Guest Post: Does web chat work for travel?

Guest Post: Does web chat work for travel?

There needs to be a step change in strategy, structure, and empowerment for chat agents Continue reading

By Bobby Morrell, managing director of Reality Training

Every time we go onto a travel web site, we end up being approached, gently, by a smiling avatar offering us a ‘chat’ interaction. Sometimes it’s right at the beginning, even before we’ve had a good look at the site, sometimes it’s at the end as we approach the final screen with the full price – perhaps a chat there and then, will help tip us over the edge?

These chat conversations are so varied and inconsistent that customers wonder, first off, if this will be a good quality interaction or something stilted and robotic.
Does the customer value the chat interaction in the same way that they might do a conversation? Does the quality of the interaction make you more likely to book?
Does the agent believe that their chat channel is valuable or simply an information service?

Of course, with chat you’re dealing with nothing but words, and these have no tone, no voice, no expression – so the way they are read by the customer, is the way they are absorbed – not in the way you, the agent, mean them to be read. Voice is so much more expressive than chat, which is why it is such a successful sales channel.

As customers become fonder of this channel, then the convenience of it means the technology adapts too, and the attraction of using WhatsApp and Facebook messenger means that customers can maintain an interaction through their work time, into the evening and into the next day, if it suits them. The skilled agent can have 40 or more chats open and must be ready to react when the customer is set to continue. This takes some personal management to achieve.

If travel brands are serious about converting there needs to be a step change in strategy, structure, and empowerment for chat agents

This also creates some major management changes. How do we understand the data that this channel produces? How easy is it to convert on chat? Will we try and silo this channel into teams who just work on chat or will we multi-skill these teams so they can switch channels.

We once delivered a web chat course where we posed this question – is it okay for the agent on chat to pick up the phone? And the answer was no – this would have to be handed by someone else in a telesales department.

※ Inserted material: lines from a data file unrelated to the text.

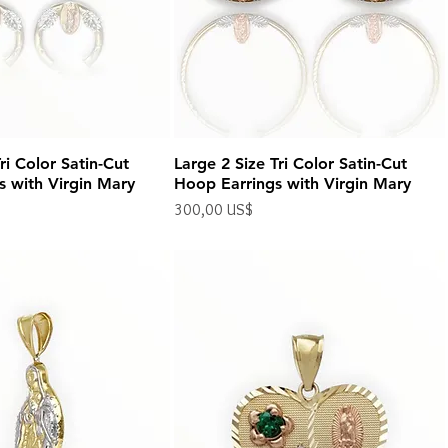
ri Color Satin-Cut
Large 2 Size Tri Color Satin-Cut
s with Virgin Mary
Hoop Earrings with Virgin Mary
Precio
300,00 US$
Impuesto excluido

This is clearly allowing the management norms that we know and expect, to dictate service.

There is also the real danger of allowing ‘cut and paste’ offers to rule our chat experience rather than emulating a quality structure that engages more personally with the customer – this is a personal channel so why not make sure that the engagement is as close as it can be?

If travel brands are serious about converting at a good level purely through chat, then there needs to be a step change in strategy, structure, and empowerment for their chat agents.